Benefits of a Professional Appraisal
A formal written appraisal (which may cost a few hundred dollars) can be useful in setting your price if you have unique property, if there hasn't been much activity in your area recently, if co-owners disagree about price, or if there is any other circumstance that makes it difficult to put a value on your home. If you do order a market value appraisal, make sure the appraiser understands that you don't need an elaborate, or full narrative report.
Calculate the price per square foot
The average price per square foot for homes in your neighborhood shouldn't be the sole determinant of the asking price for your home, but it can be a useful starting point. Keep in mind that various methodologies can be used to calculate square footage.
Consider Market Conditions
Are home prices in your area trending upwards or downwards? How quickly are home selling? Will your home be on the market during cyclical home-buying seasons (such as spring) or the dead of winter? Are interest rates attractive? Is the economy hot or cold? Will you be selling in a buyer's market or a seller's market? Is the local job market strong or are employees fearful of staff reductions?
A Comparative Market Analysis (CMA) often includes Days on the Market (DOM) for each comparable house sold. When real estate is booming and prices are rising, houses may sell in a few days. When the market slows down, however, average DOM can run into many months. One of the important tasks that a realtor performs is identifying whether your area is currently a buyer's or seller's market. Properly identifying this key market condition is very important in determining how aggressive your listing price should be.
Offering Sales Incentives
Sometimes cash incentives are as effective as lowering the price, especially in the lower price range where buyers may be "cash poor." You may offer to pay some or all of a buyer's closing costs and discount points required by the buyer's lending institution. If you haven't had much traffic through your house and you’re in a hurry to sell, you may want to add the offer of a bonus to the selling broker, in addition to their commission.
Some buyers have needs that go beyond the bottom line. If you're willing to close escrow quickly, you'll attract buyers who want to move in right away. If you can offer seller-financing, your home will appeal to buyers who need to stretch their financial resources. A lease-option can help first-timers who need downpayment assistance. The more creative and flexible you can be in meeting the buyer's needs, the more success you'll have in pricing your home to sell.
Estimating Net Proceeds from Your Sale
Once you’ve have an estimate of market value of your home, you can get a rough idea of how much cash you might net once the sale is completed. This can be essential information as you start looking for another home to buy.

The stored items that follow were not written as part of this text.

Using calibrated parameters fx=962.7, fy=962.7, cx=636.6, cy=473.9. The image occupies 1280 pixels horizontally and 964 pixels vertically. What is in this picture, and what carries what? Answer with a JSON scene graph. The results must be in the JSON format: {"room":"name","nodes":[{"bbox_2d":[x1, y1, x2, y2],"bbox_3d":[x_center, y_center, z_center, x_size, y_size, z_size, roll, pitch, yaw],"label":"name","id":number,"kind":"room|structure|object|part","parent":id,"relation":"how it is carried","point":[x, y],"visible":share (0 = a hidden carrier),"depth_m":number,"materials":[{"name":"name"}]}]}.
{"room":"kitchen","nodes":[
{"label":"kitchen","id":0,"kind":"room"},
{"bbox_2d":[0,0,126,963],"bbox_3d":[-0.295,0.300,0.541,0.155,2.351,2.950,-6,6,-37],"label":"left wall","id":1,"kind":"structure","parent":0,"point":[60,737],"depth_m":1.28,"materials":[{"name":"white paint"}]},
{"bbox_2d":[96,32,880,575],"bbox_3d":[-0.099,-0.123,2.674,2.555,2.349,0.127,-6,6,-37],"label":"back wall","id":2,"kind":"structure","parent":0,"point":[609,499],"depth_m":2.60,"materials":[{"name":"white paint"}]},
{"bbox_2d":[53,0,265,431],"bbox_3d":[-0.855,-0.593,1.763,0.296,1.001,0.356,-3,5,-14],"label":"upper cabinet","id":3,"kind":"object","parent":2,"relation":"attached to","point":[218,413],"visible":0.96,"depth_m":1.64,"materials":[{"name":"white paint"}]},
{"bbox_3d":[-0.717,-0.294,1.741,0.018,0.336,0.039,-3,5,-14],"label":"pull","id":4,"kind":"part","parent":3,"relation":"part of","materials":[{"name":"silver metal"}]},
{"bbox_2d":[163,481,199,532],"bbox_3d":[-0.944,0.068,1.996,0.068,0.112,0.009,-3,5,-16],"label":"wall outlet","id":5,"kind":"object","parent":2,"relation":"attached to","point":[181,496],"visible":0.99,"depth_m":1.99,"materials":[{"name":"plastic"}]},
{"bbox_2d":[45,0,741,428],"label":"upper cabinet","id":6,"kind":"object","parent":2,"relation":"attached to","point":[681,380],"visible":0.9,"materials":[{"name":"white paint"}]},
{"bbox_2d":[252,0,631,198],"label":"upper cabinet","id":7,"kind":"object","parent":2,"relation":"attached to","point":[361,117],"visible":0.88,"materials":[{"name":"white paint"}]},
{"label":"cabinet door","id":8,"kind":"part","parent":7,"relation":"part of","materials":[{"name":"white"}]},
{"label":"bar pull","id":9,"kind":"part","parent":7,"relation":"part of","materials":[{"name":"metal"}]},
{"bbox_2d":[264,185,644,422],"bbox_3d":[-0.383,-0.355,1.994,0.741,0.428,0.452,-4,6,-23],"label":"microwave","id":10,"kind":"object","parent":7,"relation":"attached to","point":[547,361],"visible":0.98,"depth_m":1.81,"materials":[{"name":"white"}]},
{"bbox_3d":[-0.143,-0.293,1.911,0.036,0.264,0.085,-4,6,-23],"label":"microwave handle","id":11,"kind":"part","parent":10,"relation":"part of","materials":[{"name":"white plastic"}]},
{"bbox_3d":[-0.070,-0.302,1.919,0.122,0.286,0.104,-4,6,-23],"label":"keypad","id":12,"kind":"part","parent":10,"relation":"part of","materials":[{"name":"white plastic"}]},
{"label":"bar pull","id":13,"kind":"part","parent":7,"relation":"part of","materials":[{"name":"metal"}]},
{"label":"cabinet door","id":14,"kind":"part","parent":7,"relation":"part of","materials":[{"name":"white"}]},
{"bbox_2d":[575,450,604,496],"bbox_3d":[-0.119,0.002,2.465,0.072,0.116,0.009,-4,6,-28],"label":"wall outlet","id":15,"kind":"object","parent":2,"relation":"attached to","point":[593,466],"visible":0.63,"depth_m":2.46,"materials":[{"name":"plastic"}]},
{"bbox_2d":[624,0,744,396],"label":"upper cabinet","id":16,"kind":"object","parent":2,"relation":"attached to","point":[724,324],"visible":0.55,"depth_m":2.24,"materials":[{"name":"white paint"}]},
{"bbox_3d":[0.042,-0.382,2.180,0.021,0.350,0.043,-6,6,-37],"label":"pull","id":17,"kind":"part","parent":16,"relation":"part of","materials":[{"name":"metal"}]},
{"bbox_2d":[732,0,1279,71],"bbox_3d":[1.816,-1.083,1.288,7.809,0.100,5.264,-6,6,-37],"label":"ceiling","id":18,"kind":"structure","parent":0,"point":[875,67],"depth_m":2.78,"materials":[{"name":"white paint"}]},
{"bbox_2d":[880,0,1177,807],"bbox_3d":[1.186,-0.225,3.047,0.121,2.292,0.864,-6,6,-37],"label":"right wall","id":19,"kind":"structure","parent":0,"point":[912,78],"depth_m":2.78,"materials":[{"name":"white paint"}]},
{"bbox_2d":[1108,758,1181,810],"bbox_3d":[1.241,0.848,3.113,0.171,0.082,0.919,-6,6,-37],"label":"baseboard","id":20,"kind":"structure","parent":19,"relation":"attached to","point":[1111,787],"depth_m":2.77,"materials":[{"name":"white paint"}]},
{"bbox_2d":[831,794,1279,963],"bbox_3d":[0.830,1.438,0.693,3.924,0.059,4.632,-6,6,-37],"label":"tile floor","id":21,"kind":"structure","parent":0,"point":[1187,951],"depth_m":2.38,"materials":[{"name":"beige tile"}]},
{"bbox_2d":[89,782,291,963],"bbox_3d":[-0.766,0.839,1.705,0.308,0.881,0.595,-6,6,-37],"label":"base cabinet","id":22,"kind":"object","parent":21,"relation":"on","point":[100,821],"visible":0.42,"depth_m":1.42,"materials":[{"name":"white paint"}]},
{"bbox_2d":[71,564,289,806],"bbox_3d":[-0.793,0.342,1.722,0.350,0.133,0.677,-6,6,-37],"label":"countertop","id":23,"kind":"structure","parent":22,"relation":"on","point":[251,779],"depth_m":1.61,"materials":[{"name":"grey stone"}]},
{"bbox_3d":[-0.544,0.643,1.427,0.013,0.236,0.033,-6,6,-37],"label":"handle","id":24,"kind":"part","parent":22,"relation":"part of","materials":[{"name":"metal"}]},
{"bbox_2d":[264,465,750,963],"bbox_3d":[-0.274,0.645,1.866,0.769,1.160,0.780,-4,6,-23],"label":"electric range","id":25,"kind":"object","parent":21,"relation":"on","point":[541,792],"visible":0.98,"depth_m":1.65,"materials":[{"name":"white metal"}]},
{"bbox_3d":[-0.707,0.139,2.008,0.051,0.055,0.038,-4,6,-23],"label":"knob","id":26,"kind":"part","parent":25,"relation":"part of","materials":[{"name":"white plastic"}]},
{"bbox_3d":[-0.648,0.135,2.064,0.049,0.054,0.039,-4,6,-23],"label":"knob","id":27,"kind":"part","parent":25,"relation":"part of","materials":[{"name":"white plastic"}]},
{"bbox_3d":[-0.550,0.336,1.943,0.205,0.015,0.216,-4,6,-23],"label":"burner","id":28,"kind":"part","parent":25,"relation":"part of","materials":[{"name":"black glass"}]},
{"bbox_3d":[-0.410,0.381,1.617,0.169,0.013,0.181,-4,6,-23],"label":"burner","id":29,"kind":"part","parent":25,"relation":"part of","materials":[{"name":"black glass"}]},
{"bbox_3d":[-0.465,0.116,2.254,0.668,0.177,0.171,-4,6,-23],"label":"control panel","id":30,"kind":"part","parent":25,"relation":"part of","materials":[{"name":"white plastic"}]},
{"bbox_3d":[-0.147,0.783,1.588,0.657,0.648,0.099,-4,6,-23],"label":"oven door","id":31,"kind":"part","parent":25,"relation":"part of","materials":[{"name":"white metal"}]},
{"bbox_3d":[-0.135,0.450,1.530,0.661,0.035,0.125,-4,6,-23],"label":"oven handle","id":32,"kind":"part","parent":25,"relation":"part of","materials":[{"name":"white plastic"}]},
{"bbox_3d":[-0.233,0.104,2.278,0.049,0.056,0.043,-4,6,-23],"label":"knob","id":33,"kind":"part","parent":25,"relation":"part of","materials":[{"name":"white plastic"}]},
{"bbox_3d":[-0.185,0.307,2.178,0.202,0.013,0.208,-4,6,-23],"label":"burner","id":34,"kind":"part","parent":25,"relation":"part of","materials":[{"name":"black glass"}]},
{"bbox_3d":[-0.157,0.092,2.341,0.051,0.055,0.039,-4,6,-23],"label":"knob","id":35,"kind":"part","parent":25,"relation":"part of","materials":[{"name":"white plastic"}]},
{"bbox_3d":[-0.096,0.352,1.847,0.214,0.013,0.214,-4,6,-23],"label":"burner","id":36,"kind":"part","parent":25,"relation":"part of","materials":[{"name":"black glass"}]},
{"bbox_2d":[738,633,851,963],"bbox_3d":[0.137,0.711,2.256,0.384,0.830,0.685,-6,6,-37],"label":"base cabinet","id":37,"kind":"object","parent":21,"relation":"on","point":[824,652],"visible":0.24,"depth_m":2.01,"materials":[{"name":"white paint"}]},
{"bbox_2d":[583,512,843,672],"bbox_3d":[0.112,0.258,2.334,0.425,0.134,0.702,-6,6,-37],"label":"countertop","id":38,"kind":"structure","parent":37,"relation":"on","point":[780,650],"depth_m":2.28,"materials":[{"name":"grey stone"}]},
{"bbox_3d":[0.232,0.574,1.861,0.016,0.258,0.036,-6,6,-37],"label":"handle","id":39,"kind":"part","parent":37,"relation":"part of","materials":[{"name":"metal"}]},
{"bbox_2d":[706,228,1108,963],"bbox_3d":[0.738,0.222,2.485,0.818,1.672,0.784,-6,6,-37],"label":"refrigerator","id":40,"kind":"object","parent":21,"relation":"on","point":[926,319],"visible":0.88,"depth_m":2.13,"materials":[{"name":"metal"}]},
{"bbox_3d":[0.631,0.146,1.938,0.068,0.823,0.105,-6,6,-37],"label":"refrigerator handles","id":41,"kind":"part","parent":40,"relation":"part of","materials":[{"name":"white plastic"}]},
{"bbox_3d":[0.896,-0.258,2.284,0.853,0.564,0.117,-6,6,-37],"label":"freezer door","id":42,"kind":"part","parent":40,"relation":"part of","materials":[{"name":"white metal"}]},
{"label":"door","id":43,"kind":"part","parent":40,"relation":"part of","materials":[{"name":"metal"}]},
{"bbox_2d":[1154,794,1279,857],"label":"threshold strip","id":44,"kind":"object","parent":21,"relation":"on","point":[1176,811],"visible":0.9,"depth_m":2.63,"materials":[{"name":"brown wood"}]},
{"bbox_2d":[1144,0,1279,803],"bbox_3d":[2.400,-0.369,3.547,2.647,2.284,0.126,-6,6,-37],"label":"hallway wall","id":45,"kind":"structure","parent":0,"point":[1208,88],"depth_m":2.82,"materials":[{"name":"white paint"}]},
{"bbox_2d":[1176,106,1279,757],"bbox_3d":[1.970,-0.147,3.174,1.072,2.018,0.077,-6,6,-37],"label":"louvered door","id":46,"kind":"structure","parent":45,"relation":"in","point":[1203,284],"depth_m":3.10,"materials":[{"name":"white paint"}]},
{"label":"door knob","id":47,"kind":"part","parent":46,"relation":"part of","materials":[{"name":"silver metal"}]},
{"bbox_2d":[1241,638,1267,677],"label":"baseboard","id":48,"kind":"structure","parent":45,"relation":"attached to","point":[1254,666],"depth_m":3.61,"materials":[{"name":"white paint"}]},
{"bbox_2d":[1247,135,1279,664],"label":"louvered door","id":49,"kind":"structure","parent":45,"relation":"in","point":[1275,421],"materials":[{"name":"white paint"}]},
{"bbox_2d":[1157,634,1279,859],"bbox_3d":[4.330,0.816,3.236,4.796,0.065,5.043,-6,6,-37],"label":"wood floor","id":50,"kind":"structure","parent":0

Costs to Deduct from Your Projected Sale Price:
- Payoff figure on your present home mortgagge loan(s)
- Broker's commission
- Any prepayment penalty on your mortgage
- Attorney's fees, if any
- Unpaid property taxes
- In addition, your realtor can tell you whether local customs or rules dictate that the buyer or seller to pay for the following items:
- Title insurance premium
- Transfer taxes
- Survey fees
- Inspections and repairs for termites and the like
- Recording fees
- Homeowner Association transfer fees and document preparation
- Home protection plan
- Natural hazard disclosure report
- No matter what local practice dictates, you and your eventual buyer may agree on any arrangement that suits you. Your realtor will assist you in estimating what those final closing costs will be.